São Paulo, cidade como maior número de lançamentos nos últimos anos: ações de distrato dispararam
São Paulo, cidade como maior número de lançamentos nos últimos anos: ações de distrato dispararam (Foto: Rafael Neddermeyer - Fotos Publicas)

“Esse percentual nunca foi tão alto”, afirma Tapai. Em 2014, apenas quatro de cada dez ações que o escritório acolhia eram distratos. Em 2013, apenas 17%. Marcelo Tapai explica que esse aumento diz muito sobre o cenário econômico atual. “Quem vai procurar financiamento hoje, comprou o imóvel há dois ou três anos, quando a uma realidade do mercado era muito diferente. Hoje os bancos estão mais exigentes, a liberação de crédito mais difícil e falta dinheiro no mercado”.

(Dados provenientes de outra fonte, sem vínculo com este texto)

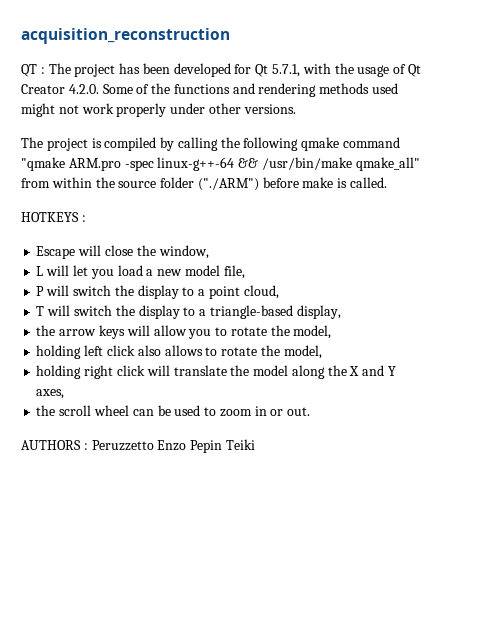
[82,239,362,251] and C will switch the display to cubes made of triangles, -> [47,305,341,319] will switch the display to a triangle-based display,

Sem financiamento, a maioria dos compradores não tem como pagar e as construtoras, sem receber, não entregam o imóvel. Se o comprador fica sem emprego, não tem como continuar a pagar as parcelas previamente acordadas. Nesse cenário nasce o distrato. E se ele é ruim para o consumidor, que não consegue reaver a totalidade do que investiu, também atrapalha as construtoras que veem seus estoques subirem e o caixa da empresa sangrar. “

Por outro lado, o estoque em alta ajuda a criar oportunidades interessantes para quem não caiu no desemprego e tem dinheiro guardado, como o engenheiro François Nietto, 55. Não estava em seus planos trocar de imóvel, mas diante do que se pode chamar de uma verdadeira pechincha, não resistiu. Trocou o apartamento em Perdizes, na zona oeste da capital paulista, onde morava com a mulher, por outro com uma metragem muito maior no Brooklyn, bairro também muito valorizado. O metro quadrado, avaliado em R$ 12 mil na época do negócio, saiu por R$ 8 mil.

A venda do imóvel usado permitiu quitar grande parte da dívida, e a intermediação da construtora junto ao banco facilitou o financiamento. O casal assumiu uma prestação confortável, segundo ele. “Coube no orçamento”, afirmou.

Há outros movimentos recentes que corroboram com algum otimismo, apesar da crise. Em agosto, a Caixa ampliou a linha mais barata de financiamento para imóveis acima de R$ 225 mil. Em julho, o banco já havia aumentado de 70% para 80% a cota a ser financiada nos imóveis novos acima de R$ 750 mil. No início de novembro, o banco cortou os juros do financiamento imobiliário para pessoas físicas em 0,25 ponto percentual, e em 1 ponto percentual para pessoas jurídicas.

Até setembro, o total de financiamentos contratados do pela Caixa foi de R$ 56,8 bilhões, o que permite projetar até o final do ano um volume maior do que os R$ 69,9 bilhões de 2015. Embora o total de financiamento de 2014 ainda esteja distante, os números deixam o mercado um pouco mais otimista, já que Caixa Econômica é responsável por quase 70% de todos os financiamentos imobiliários do país, um verdadeiro termômetro do setor.